Twitter’s letter to the FEC further explained that it was “the prior warnings of a hack-and-leak operation and doubts about the provenance of the materials republished in the N.Y. Post articles,” that led its Site Integrity Team to preliminarily determine “the materials could have been obtained through hacking.”
In this letter, then, Twitter itself is confirming that intelligence agencies warned the company to prepare for an October “hack-and-leak operation,” rumored to involve Hunter Biden, and that that warning prompted Twitter to censor the Post story.
Warnings from the FBI likewise prompted Facebook to censor the Hunter Biden story, according to founder Mark Zuckerberg. During an August 2020 interview with Joe Rogan, in explaining how Facebook handles controversial news such as the Hunter Biden laptop story, Zuckerberg began by providing his host with a backdrop to Facebook’s decision to limit distribution of the New York Post’s story, explaining: “The FBI basically came to us, some folks on our team, [saying,] ‘Hey just so you know, you should be on high alert.”
Zuckerberg continued, explaining that the bureau told Facebook, “[W]e thought there was a lot of Russian propaganda in the 2016 election” and that “we have it on notice that basically there’s about to be some kind of dump similar to that so just be vigilant.”

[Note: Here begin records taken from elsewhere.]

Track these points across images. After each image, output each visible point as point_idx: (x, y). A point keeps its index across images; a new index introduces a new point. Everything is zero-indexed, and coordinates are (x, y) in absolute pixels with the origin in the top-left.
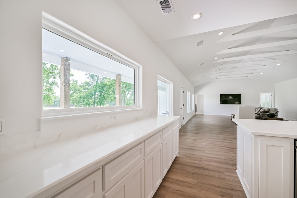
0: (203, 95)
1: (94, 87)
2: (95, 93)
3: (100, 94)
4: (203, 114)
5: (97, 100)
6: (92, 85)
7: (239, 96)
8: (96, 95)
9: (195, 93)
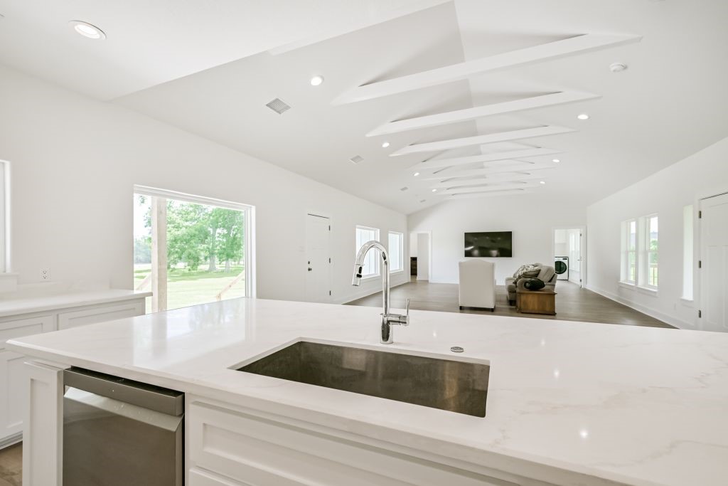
0: (427, 234)
1: (210, 215)
2: (215, 231)
3: (225, 231)
4: (427, 281)
5: (218, 248)
6: (206, 211)
7: (508, 236)
8: (217, 235)
9: (409, 228)
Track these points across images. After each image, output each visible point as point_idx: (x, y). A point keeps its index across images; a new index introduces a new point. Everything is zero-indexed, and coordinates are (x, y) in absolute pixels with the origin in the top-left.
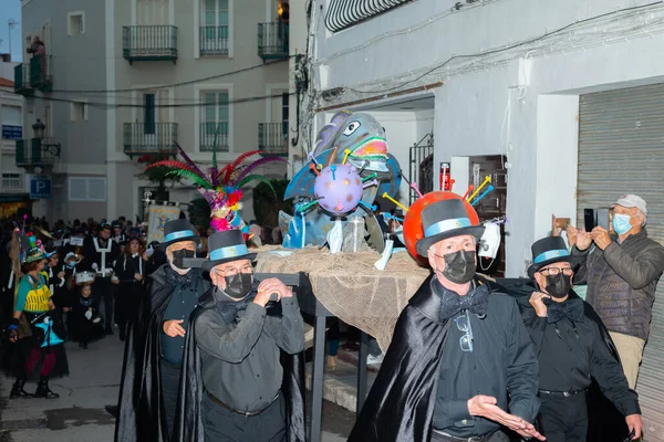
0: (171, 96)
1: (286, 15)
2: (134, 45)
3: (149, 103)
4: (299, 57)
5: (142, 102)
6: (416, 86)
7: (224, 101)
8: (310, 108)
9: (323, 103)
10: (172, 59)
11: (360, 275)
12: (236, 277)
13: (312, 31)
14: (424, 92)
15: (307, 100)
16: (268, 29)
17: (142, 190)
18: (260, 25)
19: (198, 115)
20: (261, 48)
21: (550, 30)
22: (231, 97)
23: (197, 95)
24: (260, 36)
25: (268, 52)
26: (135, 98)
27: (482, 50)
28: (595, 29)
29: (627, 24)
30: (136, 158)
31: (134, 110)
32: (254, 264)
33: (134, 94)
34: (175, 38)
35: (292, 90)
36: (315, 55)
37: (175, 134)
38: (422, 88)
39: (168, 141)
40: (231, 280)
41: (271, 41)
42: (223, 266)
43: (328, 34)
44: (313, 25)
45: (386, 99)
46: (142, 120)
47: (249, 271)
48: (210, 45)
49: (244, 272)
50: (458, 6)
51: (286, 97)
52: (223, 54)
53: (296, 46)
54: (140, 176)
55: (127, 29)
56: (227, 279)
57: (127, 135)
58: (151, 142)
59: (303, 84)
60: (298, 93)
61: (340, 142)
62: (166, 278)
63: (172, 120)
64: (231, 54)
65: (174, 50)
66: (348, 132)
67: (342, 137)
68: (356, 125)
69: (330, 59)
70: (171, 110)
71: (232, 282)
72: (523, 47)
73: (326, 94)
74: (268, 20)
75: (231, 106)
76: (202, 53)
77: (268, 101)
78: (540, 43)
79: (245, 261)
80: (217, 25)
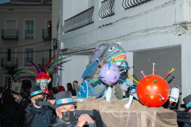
0: (16, 50)
1: (51, 27)
2: (5, 35)
3: (9, 52)
4: (54, 39)
5: (7, 52)
6: (88, 48)
7: (32, 52)
8: (58, 54)
9: (61, 53)
10: (17, 39)
11: (122, 112)
12: (67, 112)
13: (59, 32)
14: (91, 50)
15: (57, 52)
16: (45, 31)
17: (6, 77)
18: (43, 30)
19: (24, 56)
20: (43, 37)
21: (125, 34)
22: (34, 50)
23: (24, 50)
24: (43, 33)
25: (45, 37)
26: (5, 50)
27: (107, 39)
28: (137, 35)
29: (145, 34)
30: (5, 68)
31: (5, 54)
32: (76, 107)
33: (5, 49)
34: (18, 33)
35: (52, 49)
36: (59, 39)
37: (17, 61)
38: (90, 49)
39: (15, 63)
40: (64, 114)
41: (46, 34)
42: (61, 107)
43: (63, 33)
44: (59, 31)
45: (80, 52)
46: (7, 57)
47: (73, 110)
48: (28, 35)
49: (71, 110)
50: (100, 27)
51: (50, 51)
52: (32, 38)
53: (54, 36)
54: (6, 74)
55: (3, 30)
56: (63, 113)
57: (2, 61)
58: (9, 63)
59: (56, 47)
60: (54, 49)
61: (106, 55)
62: (31, 111)
63: (16, 57)
64: (34, 38)
65: (17, 37)
66: (110, 50)
67: (107, 53)
68: (114, 48)
69: (64, 40)
70: (16, 54)
71: (65, 115)
72: (118, 39)
73: (63, 50)
74: (46, 29)
75: (34, 53)
76: (26, 38)
77: (45, 52)
78: (123, 38)
79: (71, 105)
80: (30, 29)
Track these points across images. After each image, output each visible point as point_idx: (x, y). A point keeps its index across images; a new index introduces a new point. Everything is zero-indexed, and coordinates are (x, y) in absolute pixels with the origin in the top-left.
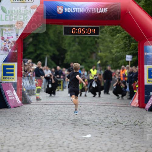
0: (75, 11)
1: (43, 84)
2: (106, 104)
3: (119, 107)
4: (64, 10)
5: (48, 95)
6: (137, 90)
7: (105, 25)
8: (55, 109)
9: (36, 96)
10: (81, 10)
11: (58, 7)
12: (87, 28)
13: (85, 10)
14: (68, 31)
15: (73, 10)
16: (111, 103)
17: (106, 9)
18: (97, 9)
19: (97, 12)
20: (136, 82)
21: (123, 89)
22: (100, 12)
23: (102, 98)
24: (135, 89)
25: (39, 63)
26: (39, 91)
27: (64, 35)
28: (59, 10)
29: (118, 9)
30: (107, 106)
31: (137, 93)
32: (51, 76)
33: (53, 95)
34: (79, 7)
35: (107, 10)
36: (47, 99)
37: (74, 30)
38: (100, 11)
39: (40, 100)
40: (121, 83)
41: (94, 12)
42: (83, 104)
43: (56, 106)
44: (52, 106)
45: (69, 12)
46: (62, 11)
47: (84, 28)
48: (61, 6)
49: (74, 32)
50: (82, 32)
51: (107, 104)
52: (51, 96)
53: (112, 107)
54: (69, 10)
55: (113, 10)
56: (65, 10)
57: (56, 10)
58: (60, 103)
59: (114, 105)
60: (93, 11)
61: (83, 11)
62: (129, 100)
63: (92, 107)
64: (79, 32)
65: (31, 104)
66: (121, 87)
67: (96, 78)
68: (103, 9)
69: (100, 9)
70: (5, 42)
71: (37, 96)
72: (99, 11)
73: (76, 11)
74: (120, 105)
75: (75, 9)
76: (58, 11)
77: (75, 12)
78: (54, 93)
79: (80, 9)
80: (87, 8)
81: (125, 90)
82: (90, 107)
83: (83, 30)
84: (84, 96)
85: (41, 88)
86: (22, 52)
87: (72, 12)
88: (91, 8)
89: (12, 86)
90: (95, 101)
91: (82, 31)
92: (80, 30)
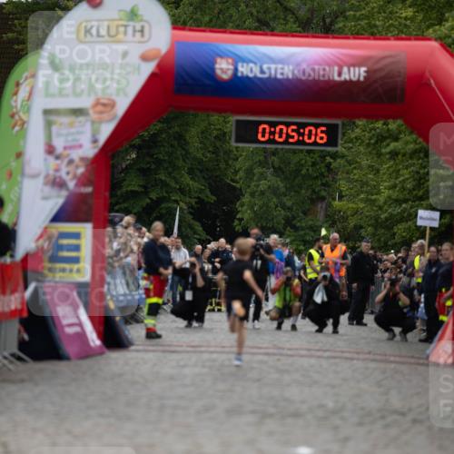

“Hey, look, if the FBI — which I still view as a legitimate institution in this country, it’s a very professional law enforcement — they come to us and tell us we need to be on guard about something, I want to take that seriously,” Zuckerberg explained. “So, when the New York Post broke the Hunter Biden laptop story on Oct. 14, 2020, Facebook treated the story as potentially misinformation, important misinformation for five to seven days while the tech giant’s team could determine whether it was false.”
When asked whether the FBI had specifically told him to be on guard about the laptop story, Zuckerberg, after initially responding, “no,” equivocated, stating, “I don’t remember if it was that specifically, but it basically fit the pattern.”
Given the FBI told Twitter Hunter Biden was the rumored subject of the hack-and-leak, it seems likely that intelligence agencies provided Facebook a similarly specific warning. Either way, Zuckerberg himself made clear Facebook censored the story because of the FBI’s warning.
Dripping with Deceit
The FBI’s warning and the federal government’s efforts to prompt the private censorship of speech, however, are not the heart of the scandal. Worse still is that the New York Post story was true, the computer files were not hacked, and the October surprise was not Russian disinformation but a legitimate and important news report establishing Joe Biden lied to the American public about his knowledge of his son’s business dealings and was also implicated in a pay-to-play scandal. And the FBI knew those facts for nearly one year, having seized the Hunter Biden laptop from the computer repair shop owner in December of 2019.
So, not only did the FBI prompt Twitter and Facebook to censor the Hunter Biden laptop story, the bureau did so by deceiving the companies.
The FBI lied so Joe Biden’s campaign would survive — and that scandal is far worse than our government prompting the private censorship of speech based on the intelligence community’s honest assessment that a story or post is Russian disinformation.